1
votes

I have a Prism dialogService for confirmation (Yes and No buttons in dialog), and I use it this way;

bool confirmed = false;

DialogParameters p = new DialogParameters
{
    { "title", title },
    { "message", message }
};
dialogService.ShowDialog("ConfirmationDialog", p, r => { confirmed = r.Result == ButtonResult.OK; });

if (!confirmed)
{
    return;
}

// code I am not able to test

It works like a charm, but I am not able to test the code after the return, because "confirmed" is always false while I am executing tests, so it always returns and the code after the "return" is never executed.

I think the best way to test it should be to inject somehow the IDialogResult value in "r", so I can force that always I am testing r.Result == ButtonResult.OK. But... how can I do that?

Maybe my approach for confirmation dialog is not good, or maybe I am missing something, so any suggestion would be a great help for me.

Note: I use Fake It Easy for testing, but it is not a problem is the solution in explained in any other testing framework.

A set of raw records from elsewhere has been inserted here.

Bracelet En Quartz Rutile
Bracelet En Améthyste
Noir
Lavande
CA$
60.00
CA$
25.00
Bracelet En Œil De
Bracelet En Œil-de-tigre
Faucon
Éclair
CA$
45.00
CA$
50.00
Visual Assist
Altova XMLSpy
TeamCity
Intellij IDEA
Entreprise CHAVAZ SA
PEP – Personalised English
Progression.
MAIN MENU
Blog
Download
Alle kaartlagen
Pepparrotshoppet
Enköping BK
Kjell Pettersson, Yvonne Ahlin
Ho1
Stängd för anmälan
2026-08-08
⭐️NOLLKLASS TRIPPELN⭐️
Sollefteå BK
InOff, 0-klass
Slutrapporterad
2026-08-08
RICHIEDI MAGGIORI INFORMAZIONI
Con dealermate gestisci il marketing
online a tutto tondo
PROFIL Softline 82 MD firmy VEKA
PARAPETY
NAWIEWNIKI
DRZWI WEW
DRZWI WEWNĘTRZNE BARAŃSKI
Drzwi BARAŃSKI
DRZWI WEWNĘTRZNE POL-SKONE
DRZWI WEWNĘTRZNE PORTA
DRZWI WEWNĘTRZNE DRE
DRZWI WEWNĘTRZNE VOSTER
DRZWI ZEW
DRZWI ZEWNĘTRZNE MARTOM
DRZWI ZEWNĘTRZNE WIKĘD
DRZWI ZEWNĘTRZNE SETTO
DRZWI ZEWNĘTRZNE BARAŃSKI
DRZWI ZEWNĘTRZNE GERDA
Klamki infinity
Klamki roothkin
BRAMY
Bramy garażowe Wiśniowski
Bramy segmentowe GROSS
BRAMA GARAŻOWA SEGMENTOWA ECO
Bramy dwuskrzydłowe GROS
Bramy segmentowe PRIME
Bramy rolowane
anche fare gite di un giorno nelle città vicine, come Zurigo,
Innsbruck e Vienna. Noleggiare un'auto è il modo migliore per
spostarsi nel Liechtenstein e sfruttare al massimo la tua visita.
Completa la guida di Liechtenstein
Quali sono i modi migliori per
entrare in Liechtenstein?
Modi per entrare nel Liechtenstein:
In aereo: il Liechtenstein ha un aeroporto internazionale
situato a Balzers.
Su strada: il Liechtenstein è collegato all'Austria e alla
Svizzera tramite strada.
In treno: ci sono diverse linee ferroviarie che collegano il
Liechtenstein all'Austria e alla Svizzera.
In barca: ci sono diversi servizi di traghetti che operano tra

UPDATE: this is the implementation of the dialogService in the test:

dialogService = A.Fake<IDialogService>();

And then it is injected in the ViewModel:

var viewModel = new MyViewModel(dialogService);

Thank you

1
It would help to see the implementation/creation of the dialogService in your test. If it's a mock, you could tell it to pass to the callback any arguments you desire... - Haukinger
@Haukinger, you are right, I have updated the question including how dialogService is implemented. Thank you - Carlos

1 Answers

2
votes

I don't know Fake It Easy, but with MOQ and NUnit, I'd write something like this:

// Arrange
var dialogServiceMock = new Mock<IDialogService>();
dialogServiceMock.Setup( x => x.ShowDialog( It.IsAny<string>(), It.IsAny<IDialogParameters>(), It.IsAny<Action<IDialogResult>>() ) )
                 .Callback<string, IDialogParameters, Action<IDialogResult>>( ( n, p, c ) => c( new DialogResult( ButtonResult.OK ) ) );

// Act
var receivedResult = ButtonResult.None;
dialogServiceMock.Object.ShowDialog( "my name", new DialogParameters( "my parameters" ), r => receivedResult = r.Result );

// Assert
Assert.That( receivedResult, Is.EqualTo( ButtonResult.OK ) );

Key point is the setup of the callback. Without it, the mock has no idea what to do with the Action<IDialogResult> parameter and even if it wanted to call it, it wouldn't know the parameters to use.

EDIT: Fake It Easy's equivalent to MOQ's Callback seems to be Invokes (found here).